Whoa, I love this flavorful dip. I adore the rich color and smooth texture. I can’t get enough of how it feeds everyone: food snobs, gluten-free diners, vegans, weight-conscious eaters and even soy-free types if you swap salt for soy sauce. So this is the roasted carrot dip for the ages, though it won’t last ages since everyone wolfs it right down.

This roasted carrot dip also possesses the virtue of being cost effective. So read through, check your pantry and get a pot of water boiling.

This makes about two and a quarter cups of outstanding dip.

Roasted Carrot Dip

1 1/4  lbs organic carrots, scrubbed hard, topped and tailed, cut in half crosswise and sliced into .5 cm thick planks

8-10 cloves garlic, OR 3 fat shallots OR 1 red onion, peel but leave the cloves whole if using, peel and cut the shallots in half if using, slice the peeled onion thickly if using

zest of 1 small lime

juice of 1 lime

1/4 tsp cayenne, or to taste

1 1/2 tsp ground cumin, this is tastier if whole cumin seeds are toasted in a dry pan for about 4 minutes and freshly ground

1/2 tsp freshly ground black pepper

2 tsp wheat-free tamari, OR soy sauce, OR Bragg’s aminos, OR 1 tsp kosher salt

1/4 cup reserved parboiling water

1/3-1/2 cup extra virgin olive oil, plus a little extra for roasting

Preheat the oven to 425° F. Boil 5 quarts of  salted water. When the water achieves a rolling boil, add the carrots. Give them five minutes in the water after it returns to the boil. Drain the carrots, reserving 1/4 a cup of the water. Oil the carrots and whichever of the allium family you decided to use lightly, and spread them in a single layer on a couple of rimmed baking sheets. Set the pans on different oven shelves. Rotate them top to bottem after 10 minutes. Allow them to have another 10 minutes then take them from the oven to cool.
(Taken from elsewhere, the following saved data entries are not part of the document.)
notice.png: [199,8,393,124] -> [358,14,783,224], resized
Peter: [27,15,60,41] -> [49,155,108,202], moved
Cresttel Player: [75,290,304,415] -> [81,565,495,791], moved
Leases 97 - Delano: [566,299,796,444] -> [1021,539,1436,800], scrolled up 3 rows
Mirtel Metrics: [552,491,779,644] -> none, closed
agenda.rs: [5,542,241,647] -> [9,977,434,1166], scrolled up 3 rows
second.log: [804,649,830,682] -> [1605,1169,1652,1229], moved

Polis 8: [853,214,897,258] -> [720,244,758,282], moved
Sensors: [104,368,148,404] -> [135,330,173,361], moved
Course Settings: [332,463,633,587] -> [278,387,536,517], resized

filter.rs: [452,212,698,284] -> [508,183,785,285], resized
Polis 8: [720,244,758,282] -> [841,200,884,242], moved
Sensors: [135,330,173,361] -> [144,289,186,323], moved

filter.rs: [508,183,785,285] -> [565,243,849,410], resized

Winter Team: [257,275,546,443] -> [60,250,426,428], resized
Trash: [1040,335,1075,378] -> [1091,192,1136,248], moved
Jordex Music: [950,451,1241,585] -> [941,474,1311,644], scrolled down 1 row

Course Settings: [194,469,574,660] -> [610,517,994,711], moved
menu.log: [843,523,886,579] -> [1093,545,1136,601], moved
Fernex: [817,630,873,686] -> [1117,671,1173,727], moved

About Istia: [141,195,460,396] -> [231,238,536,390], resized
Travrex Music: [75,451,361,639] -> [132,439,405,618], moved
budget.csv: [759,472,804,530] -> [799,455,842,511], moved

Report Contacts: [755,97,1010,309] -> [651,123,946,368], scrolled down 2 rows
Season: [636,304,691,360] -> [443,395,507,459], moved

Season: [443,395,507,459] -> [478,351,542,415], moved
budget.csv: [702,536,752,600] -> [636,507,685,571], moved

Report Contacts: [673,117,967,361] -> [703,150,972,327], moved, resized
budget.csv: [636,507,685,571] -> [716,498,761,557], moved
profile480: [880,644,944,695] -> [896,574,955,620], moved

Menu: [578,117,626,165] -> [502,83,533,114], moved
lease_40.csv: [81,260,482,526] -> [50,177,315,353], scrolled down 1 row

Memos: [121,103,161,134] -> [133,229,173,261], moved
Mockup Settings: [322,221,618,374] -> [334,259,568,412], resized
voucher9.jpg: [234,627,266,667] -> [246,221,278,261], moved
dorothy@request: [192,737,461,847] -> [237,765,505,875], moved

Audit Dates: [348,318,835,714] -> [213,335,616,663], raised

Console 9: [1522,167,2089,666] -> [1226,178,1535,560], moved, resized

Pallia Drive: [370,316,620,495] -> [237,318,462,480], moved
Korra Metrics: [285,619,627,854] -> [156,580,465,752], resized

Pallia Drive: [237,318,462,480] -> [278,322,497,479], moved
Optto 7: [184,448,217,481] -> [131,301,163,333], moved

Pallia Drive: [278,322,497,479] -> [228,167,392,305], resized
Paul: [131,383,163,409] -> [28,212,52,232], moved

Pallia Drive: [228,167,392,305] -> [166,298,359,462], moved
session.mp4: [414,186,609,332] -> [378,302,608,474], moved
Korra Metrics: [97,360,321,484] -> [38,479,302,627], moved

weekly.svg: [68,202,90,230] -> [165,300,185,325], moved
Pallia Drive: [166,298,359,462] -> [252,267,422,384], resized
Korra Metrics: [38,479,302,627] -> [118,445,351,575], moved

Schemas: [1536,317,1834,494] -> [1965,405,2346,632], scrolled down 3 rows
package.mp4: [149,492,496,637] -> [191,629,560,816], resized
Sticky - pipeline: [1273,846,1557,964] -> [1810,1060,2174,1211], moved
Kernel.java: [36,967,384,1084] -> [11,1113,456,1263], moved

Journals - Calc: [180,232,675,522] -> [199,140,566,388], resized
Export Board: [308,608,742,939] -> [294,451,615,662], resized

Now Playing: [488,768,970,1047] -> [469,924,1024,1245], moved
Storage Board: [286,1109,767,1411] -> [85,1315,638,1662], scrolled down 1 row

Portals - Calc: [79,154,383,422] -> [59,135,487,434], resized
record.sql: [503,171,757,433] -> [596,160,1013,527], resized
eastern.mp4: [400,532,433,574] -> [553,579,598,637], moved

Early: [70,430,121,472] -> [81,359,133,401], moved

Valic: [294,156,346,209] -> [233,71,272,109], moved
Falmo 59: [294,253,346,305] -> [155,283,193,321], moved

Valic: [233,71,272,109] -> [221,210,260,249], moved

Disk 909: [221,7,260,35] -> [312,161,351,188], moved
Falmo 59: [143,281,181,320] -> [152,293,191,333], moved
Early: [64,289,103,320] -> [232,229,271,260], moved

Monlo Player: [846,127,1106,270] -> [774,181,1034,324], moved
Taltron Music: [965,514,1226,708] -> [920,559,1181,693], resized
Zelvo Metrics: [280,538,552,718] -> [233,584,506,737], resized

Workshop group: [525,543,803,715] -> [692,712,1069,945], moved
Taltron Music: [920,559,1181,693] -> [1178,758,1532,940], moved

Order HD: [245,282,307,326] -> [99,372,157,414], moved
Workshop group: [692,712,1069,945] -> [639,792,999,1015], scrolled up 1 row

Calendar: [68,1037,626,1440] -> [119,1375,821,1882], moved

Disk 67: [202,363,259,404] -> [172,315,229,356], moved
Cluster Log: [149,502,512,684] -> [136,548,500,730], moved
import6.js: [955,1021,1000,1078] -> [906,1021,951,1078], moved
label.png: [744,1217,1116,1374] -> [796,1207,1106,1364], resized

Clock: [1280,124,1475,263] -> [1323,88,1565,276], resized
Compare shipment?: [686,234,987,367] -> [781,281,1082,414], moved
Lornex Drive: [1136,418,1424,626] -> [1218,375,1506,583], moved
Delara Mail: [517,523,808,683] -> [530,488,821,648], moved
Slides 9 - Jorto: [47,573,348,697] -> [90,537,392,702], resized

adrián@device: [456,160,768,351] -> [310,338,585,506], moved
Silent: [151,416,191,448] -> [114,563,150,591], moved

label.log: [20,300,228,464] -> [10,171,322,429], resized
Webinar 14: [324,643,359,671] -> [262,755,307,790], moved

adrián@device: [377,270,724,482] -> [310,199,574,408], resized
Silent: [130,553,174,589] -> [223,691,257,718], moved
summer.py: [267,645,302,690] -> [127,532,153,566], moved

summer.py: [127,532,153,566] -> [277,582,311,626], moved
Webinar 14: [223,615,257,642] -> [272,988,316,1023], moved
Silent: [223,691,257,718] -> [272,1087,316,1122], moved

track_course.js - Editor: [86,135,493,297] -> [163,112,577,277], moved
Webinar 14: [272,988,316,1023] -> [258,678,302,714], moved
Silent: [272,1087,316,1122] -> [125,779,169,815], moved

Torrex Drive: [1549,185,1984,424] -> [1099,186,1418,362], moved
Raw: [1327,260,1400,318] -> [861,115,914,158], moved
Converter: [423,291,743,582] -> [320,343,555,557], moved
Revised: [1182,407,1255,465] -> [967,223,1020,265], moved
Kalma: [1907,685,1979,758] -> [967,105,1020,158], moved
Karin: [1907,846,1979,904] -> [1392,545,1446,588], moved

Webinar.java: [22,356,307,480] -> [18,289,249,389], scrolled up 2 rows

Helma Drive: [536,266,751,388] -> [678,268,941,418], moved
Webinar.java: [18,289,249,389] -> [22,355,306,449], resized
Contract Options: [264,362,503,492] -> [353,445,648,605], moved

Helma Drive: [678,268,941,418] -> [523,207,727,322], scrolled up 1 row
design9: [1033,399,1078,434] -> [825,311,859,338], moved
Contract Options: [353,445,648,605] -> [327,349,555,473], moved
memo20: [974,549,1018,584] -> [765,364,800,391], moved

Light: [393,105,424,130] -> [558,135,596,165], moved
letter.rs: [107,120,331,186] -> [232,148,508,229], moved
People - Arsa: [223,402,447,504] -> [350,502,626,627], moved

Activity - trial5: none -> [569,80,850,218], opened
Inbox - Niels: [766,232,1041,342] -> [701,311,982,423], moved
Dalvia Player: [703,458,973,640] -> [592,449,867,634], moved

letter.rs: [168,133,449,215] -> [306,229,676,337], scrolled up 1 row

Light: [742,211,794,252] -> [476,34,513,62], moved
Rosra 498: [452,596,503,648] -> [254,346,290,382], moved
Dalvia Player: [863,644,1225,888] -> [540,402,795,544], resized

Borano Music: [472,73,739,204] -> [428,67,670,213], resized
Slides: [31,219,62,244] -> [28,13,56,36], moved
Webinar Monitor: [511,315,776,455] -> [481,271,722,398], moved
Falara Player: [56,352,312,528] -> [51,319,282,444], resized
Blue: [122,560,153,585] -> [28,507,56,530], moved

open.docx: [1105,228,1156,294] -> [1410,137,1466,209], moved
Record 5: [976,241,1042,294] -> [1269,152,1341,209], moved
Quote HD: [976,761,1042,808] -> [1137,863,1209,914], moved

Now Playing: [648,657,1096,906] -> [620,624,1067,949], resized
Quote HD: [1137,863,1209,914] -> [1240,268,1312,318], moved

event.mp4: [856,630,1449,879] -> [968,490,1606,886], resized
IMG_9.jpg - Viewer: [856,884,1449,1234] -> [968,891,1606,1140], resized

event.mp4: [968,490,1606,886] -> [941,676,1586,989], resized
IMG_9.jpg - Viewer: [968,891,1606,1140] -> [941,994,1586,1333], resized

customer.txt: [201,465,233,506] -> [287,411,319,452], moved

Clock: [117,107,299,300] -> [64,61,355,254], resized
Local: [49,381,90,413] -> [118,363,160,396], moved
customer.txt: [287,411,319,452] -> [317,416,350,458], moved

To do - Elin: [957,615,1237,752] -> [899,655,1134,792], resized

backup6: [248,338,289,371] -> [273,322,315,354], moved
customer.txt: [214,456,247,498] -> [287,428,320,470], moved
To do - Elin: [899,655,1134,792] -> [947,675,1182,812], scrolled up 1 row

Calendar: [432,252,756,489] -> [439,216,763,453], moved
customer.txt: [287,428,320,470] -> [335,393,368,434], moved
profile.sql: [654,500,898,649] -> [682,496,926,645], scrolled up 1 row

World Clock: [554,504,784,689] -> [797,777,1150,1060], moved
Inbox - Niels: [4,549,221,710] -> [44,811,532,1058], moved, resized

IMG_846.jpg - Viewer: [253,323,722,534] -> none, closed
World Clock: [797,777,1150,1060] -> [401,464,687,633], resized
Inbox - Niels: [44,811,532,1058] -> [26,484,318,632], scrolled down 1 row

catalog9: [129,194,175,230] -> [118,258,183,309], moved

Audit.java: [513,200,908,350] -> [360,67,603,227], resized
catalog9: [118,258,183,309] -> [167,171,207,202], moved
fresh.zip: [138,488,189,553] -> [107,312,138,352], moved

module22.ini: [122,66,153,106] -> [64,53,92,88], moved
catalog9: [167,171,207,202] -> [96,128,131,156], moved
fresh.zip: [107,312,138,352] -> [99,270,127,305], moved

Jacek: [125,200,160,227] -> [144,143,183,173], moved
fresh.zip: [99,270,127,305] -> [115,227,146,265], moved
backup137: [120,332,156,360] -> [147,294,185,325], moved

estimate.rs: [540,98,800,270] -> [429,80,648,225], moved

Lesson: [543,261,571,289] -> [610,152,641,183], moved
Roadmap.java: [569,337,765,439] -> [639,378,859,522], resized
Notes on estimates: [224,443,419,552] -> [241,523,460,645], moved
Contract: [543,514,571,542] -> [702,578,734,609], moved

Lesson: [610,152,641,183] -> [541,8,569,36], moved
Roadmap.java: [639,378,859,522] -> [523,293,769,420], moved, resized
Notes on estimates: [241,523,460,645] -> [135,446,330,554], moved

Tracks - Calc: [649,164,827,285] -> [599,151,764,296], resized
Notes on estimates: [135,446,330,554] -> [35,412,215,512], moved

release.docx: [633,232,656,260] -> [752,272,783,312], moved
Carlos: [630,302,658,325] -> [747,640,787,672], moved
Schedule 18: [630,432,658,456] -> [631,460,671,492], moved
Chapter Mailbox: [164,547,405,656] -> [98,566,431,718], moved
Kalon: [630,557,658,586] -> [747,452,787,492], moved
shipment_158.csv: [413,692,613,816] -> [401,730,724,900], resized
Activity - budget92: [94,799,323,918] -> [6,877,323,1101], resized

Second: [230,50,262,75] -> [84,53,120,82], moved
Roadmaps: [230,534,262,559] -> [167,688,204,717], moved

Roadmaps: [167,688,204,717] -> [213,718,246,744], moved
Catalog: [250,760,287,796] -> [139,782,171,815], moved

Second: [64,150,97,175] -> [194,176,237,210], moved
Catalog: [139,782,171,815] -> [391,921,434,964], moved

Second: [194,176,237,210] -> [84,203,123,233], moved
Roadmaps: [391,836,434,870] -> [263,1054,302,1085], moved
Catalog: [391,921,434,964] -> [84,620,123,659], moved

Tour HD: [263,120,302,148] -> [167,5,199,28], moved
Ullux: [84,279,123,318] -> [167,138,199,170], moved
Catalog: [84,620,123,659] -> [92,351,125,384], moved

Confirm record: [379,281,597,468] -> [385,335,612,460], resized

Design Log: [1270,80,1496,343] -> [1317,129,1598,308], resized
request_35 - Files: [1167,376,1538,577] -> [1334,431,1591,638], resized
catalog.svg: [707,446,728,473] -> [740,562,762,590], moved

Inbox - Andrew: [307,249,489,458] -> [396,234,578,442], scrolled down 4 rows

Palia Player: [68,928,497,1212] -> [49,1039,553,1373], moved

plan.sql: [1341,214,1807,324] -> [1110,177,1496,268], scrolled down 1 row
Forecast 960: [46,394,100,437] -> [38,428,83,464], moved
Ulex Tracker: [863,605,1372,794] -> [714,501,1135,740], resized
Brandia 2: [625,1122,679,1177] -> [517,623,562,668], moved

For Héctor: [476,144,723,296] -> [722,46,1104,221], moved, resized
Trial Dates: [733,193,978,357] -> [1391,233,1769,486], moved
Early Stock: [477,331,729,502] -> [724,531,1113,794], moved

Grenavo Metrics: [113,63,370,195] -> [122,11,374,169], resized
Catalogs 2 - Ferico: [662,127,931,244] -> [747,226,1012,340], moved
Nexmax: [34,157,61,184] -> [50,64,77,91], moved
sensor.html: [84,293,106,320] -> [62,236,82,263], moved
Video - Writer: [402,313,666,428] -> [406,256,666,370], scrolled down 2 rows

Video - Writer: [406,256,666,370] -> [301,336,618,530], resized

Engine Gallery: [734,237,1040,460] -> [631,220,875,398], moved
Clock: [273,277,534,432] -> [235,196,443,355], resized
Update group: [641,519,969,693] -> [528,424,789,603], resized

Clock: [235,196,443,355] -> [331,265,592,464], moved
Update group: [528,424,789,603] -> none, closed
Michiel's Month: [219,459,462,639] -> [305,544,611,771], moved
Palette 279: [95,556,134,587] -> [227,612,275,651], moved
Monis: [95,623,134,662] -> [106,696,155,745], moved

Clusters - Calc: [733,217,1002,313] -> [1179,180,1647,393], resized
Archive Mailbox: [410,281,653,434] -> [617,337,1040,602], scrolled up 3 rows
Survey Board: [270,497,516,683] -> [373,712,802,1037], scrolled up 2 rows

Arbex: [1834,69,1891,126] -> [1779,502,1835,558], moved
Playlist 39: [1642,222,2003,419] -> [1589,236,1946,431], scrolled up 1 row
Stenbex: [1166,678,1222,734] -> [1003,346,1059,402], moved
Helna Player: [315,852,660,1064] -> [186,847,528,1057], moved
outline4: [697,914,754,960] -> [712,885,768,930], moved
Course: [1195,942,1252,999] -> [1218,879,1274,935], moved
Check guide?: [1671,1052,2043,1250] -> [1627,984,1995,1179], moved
If using a blender, add the lime juice, reserved parboiling water and the tamari first, then load the carrots, alliums and seasonings. Blend for more than a minute. In a food processor, add everything to the bowl, secure the lid and process for a couple minutes. Scrape down the sides of the blender or food processor. Blend more. You’re looking for a ravishing smoothness. If necessary, do this in stages. Add the olive oil, drop by drop, while the motor runs on your machine. Increase the oil to a thin stream. When the dip contains a 1/3 cup of oil, taste and see if you want it more rich with the rest of the oil. Does it need a little more lime for brightness? Does it need more salt or tamari? What about a few red pepper flakes?

Allow the dip to marry, refrigerated if it won’t be served within two hours.